----- INFORMATION -----

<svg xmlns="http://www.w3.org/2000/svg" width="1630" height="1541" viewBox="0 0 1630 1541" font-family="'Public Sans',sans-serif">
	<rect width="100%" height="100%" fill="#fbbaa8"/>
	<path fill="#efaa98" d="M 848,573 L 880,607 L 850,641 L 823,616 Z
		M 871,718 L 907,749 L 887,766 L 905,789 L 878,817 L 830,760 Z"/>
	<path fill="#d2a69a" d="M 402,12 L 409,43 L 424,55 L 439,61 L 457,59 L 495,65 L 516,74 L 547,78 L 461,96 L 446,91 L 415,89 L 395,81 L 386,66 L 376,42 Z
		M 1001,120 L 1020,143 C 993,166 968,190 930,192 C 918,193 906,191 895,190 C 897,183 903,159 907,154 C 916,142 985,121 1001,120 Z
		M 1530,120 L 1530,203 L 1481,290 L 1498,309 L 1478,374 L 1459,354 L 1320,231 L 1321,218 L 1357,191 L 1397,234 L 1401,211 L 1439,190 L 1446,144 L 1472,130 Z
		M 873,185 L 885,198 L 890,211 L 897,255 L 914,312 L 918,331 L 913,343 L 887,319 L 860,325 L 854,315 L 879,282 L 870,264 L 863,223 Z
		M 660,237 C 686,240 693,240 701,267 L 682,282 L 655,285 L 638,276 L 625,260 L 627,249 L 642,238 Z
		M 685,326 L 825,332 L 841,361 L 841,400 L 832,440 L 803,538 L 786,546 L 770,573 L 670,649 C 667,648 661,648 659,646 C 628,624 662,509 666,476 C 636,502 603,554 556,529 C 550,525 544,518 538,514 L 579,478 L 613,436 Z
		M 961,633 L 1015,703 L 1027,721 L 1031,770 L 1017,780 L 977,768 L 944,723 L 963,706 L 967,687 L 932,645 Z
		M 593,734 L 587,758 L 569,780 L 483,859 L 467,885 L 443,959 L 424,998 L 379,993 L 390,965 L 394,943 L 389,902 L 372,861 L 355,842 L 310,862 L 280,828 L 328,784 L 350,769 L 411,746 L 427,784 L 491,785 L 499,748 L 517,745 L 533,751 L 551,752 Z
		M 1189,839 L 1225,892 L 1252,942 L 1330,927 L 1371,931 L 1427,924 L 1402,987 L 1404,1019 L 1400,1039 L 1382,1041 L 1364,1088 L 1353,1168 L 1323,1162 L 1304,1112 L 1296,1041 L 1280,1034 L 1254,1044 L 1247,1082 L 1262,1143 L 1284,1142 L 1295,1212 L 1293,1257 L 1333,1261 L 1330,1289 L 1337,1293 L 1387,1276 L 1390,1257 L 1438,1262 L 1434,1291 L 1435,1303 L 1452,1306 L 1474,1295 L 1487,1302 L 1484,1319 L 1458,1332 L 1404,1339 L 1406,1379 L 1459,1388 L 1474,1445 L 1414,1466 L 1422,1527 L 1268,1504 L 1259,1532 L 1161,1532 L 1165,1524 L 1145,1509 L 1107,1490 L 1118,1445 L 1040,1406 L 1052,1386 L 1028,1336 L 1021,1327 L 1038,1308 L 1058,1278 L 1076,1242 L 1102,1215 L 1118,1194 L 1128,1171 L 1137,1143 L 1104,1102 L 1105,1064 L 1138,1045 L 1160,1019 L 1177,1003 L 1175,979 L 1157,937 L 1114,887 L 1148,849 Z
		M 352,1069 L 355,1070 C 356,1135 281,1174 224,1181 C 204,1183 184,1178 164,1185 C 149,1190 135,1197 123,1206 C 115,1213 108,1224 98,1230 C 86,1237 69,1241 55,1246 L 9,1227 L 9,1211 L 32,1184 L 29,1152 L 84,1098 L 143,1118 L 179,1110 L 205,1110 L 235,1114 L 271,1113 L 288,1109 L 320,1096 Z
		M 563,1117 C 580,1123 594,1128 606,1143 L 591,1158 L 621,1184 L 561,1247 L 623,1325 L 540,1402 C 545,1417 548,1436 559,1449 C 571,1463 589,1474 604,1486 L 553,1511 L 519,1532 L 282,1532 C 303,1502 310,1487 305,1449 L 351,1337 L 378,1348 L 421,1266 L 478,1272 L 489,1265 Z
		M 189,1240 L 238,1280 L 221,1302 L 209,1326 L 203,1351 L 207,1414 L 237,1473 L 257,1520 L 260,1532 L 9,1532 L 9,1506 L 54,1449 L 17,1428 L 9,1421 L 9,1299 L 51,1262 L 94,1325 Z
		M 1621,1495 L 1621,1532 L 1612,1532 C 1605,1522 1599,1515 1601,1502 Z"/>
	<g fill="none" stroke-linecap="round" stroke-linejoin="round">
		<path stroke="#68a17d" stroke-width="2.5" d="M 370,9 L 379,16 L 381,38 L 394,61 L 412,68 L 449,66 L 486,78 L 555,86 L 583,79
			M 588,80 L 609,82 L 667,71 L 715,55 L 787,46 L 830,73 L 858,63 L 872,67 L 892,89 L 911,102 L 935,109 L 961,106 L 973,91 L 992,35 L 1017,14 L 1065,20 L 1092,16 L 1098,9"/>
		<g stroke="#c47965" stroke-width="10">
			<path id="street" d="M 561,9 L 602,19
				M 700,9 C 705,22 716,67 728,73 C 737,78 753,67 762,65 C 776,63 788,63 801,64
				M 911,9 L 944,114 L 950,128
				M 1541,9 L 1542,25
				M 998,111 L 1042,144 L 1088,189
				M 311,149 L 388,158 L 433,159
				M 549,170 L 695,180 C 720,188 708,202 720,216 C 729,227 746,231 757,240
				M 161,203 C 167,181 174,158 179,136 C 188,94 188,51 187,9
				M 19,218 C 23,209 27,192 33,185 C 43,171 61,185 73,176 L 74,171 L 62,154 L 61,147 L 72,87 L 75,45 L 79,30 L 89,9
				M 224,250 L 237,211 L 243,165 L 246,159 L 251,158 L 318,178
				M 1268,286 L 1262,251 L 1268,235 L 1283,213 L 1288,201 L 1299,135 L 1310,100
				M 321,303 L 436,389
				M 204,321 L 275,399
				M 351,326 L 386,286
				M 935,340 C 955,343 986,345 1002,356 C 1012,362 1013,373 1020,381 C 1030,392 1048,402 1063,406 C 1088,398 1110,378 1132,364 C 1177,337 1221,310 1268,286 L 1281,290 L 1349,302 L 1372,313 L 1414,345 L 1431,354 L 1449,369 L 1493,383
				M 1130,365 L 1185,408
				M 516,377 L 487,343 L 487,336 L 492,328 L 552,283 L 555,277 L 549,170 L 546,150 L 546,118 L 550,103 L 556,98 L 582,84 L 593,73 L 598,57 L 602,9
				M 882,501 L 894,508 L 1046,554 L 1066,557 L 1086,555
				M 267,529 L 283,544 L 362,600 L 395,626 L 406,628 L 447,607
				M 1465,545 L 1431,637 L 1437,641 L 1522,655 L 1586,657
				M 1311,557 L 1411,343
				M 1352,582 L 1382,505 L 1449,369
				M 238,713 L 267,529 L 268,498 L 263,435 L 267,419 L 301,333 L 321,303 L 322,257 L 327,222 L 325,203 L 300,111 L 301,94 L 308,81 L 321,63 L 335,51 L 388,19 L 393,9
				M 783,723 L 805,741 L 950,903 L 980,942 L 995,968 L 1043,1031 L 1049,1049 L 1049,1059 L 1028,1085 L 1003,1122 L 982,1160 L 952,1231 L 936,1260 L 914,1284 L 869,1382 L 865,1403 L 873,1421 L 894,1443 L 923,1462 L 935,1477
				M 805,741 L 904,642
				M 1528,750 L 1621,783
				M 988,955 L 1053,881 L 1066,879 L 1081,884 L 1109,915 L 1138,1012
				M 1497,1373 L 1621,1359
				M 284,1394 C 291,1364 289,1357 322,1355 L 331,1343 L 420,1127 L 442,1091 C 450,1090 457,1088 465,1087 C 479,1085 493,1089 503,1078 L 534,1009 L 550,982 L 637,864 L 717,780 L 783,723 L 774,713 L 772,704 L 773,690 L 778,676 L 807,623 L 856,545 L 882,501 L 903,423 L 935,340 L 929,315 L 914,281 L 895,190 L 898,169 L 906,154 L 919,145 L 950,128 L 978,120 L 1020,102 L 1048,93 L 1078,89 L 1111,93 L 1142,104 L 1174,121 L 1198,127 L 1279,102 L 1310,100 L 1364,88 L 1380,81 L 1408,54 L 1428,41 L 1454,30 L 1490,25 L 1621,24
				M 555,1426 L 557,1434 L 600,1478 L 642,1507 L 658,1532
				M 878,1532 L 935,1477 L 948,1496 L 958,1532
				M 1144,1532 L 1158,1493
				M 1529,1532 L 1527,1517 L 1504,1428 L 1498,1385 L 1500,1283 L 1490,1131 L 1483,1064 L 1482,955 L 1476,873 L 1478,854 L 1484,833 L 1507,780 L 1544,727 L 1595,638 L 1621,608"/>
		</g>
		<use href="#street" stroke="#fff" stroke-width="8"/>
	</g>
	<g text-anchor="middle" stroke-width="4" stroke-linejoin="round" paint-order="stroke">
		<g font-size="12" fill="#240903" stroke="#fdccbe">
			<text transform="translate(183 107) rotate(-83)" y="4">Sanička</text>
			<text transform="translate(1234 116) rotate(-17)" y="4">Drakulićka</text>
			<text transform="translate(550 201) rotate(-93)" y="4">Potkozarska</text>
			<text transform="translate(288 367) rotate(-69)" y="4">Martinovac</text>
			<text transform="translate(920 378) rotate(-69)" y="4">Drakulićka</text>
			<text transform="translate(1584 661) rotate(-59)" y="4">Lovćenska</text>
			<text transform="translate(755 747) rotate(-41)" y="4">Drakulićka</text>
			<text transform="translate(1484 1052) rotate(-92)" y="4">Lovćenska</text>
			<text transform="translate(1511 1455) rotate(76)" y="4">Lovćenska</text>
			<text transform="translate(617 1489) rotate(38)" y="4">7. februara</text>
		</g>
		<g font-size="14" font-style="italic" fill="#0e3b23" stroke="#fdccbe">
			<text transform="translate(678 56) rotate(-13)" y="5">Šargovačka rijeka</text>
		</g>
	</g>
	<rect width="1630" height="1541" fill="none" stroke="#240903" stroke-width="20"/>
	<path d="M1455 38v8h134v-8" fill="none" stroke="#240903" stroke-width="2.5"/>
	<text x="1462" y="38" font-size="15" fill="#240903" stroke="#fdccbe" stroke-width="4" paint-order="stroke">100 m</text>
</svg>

-----

• **PROBLEM TO WORK ON**
Looking at the data above, write out exactly the lines that start at the one containing "M 224,250 L" and end at the one containing "M 1130,365 L 1185,408"; include both and nothing beyond.

• **YOUR SOLUTION**
				M 224,250 L 237,211 L 243,165 L 246,159 L 251,158 L 318,178
				M 1268,286 L 1262,251 L 1268,235 L 1283,213 L 1288,201 L 1299,135 L 1310,100
				M 321,303 L 436,389
				M 204,321 L 275,399
				M 351,326 L 386,286
				M 935,340 C 955,343 986,345 1002,356 C 1012,362 1013,373 1020,381 C 1030,392 1048,402 1063,406 C 1088,398 1110,378 1132,364 C 1177,337 1221,310 1268,286 L 1281,290 L 1349,302 L 1372,313 L 1414,345 L 1431,354 L 1449,369 L 1493,383
				M 1130,365 L 1185,408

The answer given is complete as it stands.